Ambrogi Vincenzo, Tacconi Federico, Sellitri Francesco, Tamburrini Alessandro, Perroni Gianluca, Carlea Federica, La Rocca Eleonora, Vanni Gianluca, Schillaci Orazio, Mineo Tommaso Claudio
Department of Surgery, Division of Thoracic Surgery, Myasthenia Gravis Unit, Policlinico Tor Vergata University, Rome, Italy.
Division of Thoracic Surgery, Southampton General Hospital, Southampton, UK.
J Thorac Dis. 2020 May;12(5):2388-2394. doi: 10.21037/jtd.2020.03.81.
Completion thymectomy may be performed in patients with non-thymomatous refractory myasthenia gravis (MG) to allow a complete and definitive clearance from residual thymic tissue located in the mediastinum or in lower neck. Hereby we present our short- and long-term results of completion thymectomy using subxiphoid video-assisted thoracoscopy.

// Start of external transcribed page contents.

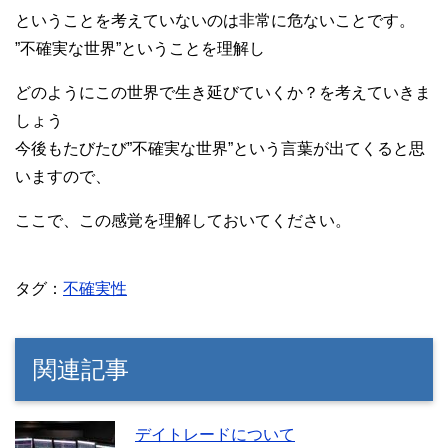
ということを考えていないのは非常に危ないことです。
”不確実な世界”ということを理解し
どのようにこの世界で生き延びていくか？を考えていきま
しょう
今後もたびたび”不確実な世界”という言葉が出てくると思
いますので、
ここで、この感覚を理解しておいてください。
タグ：
不確実性
関連記事
デイトレードについて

Between July 2010 and December 2017, 15 consecutive patients with refractory non-thymomatous myasthenia, 8 women and 7 men with a median age of 44 [interquartile range (IQR) 38.5-53.5] years, underwent video-thoracoscopic completion thymectomy through a subxiphoid approach.

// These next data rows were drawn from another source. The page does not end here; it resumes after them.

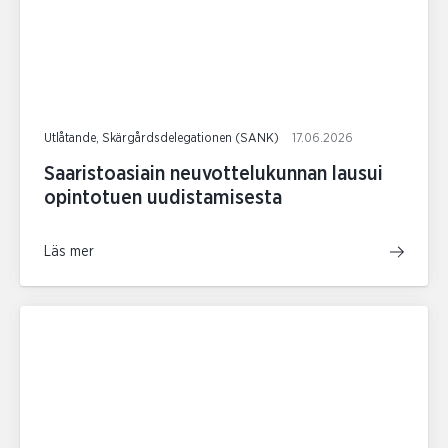
Utlåtande, Skärgårdsdelegationen (SANK)
17.06.2026
Saaristoasiain neuvottelukunnan lausui
opintotuen uudistamisesta
Läs mer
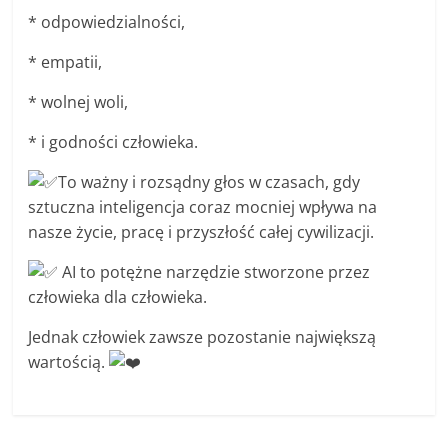
* odpowiedzialności,
* empatii,
* wolnej woli,
* i godności człowieka.
To ważny i rozsądny głos w czasach, gdy
sztuczna inteligencja coraz mocniej wpływa na
nasze życie, pracę i przyszłość całej cywilizacji.
AI to potężne narzędzie stworzone przez
człowieka dla człowieka.
Jednak człowiek zawsze pozostanie największą
wartością.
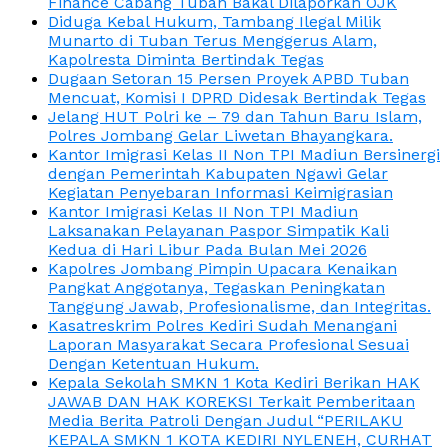
Finance Cabang Tuban Bakal Dilaporkan OJK
Diduga Kebal Hukum, Tambang Ilegal Milik
Munarto di Tuban Terus Menggerus Alam,
Kapolresta Diminta Bertindak Tegas
Dugaan Setoran 15 Persen Proyek APBD Tuban
Mencuat, Komisi I DPRD Didesak Bertindak Tegas
Jelang HUT Polri ke – 79 dan Tahun Baru Islam,
Polres Jombang Gelar Liwetan Bhayangkara.
Kantor Imigrasi Kelas II Non TPI Madiun Bersinergi
dengan Pemerintah Kabupaten Ngawi Gelar
Kegiatan Penyebaran Informasi Keimigrasian
Kantor Imigrasi Kelas II Non TPI Madiun
Laksanakan Pelayanan Paspor Simpatik Kali
Kedua di Hari Libur Pada Bulan Mei 2026
Kapolres Jombang Pimpin Upacara Kenaikan
Pangkat Anggotanya, Tegaskan Peningkatan
Tanggung Jawab, Profesionalisme, dan Integritas.
Kasatreskrim Polres Kediri Sudah Menangani
Laporan Masyarakat Secara Profesional Sesuai
Dengan Ketentuan Hukum.
Kepala Sekolah SMKN 1 Kota Kediri Berikan HAK
JAWAB DAN HAK KOREKSI Terkait Pemberitaan
Media Berita Patroli Dengan Judul “PERILAKU
KEPALA SMKN 1 KOTA KEDIRI NYLENEH, CURHAT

Positron emission tomography (PET) showed mildly avid areas [standardized uptake value (SUV) more than or equal to 1.8] in 11 instances. Median operative time was 106 (IQR, 77-141) minutes. No operative deaths nor major morbidity occurred. Mean 1-day postoperative Visual Analogue Scale value was 2.53±0.63. Median hospital stay was 2 (IQR, 1-3.5) days. A significant decrease of the anti-acetylcholine receptor antibodies was observed after 1 month [median percentage changes -67% (IQR, -39% to -83%)]. Median follow-up was 45 (IQR, 21-58) months. At the most recent follow-up complete stable remission was achieved in 5 patients. Another 9 patients had significant improvement in bulbar and limb function, requiring lower doses of corticosteroids and anticholinesterase drugs. Only one patient remained clinically stable albeit drug doses were reduced. One-month postoperative drop of anti-acetylcholine receptor antibodies was significantly correlated with complete stable remission (P=0.002).
This initial experience confirms that removal of ectopic and residual thymus through a subxiphoid approach can reduce anti-acetylcholine receptor antibody titer correlating to good outcome of refractory MG.
对于非胸腺瘤性难治性重症肌无力(MG)患者,可进行胸腺切除术,以彻底清除位于纵隔或下颈部的残留胸腺组织。在此,我们展示了经剑突下电视辅助胸腔镜进行胸腺切除术的短期和长期结果。
2010年7月至2017年12月期间,15例连续的难治性非胸腺瘤性重症肌无力患者,8例女性和7例男性,中位年龄44岁[四分位间距(IQR)38.5 - 53.5岁],通过剑突下入路接受了电视胸腔镜下胸腺切除术。
正电子发射断层扫描(PET)显示11例中有轻度摄取增高区域[标准化摄取值(SUV)大于或等于1.8]。中位手术时间为106(IQR,77 - 141)分钟。未发生手术死亡或严重并发症。术后1天视觉模拟评分平均值为2.53±0.63。中位住院时间为2(IQR,1 - 3.5)天。1个月后观察到抗乙酰胆碱受体抗体显著下降[中位百分比变化 - 67%(IQR, - 39%至 - 83%)]。中位随访时间为45(IQR,21 - 58)个月。在最近一次随访时,5例患者实现了完全稳定缓解。另外9例患者的延髓和肢体功能有显著改善,需要更低剂量的皮质类固醇和抗胆碱酯酶药物。只有1例患者尽管药物剂量减少但仍保持临床稳定。术后1个月抗乙酰胆碱受体抗体下降与完全稳定缓解显著相关(P = 0.002)。
这一初步经验证实,通过剑突下入路切除异位和残留胸腺可降低抗乙酰胆碱受体抗体滴度,这与难治性MG的良好预后相关。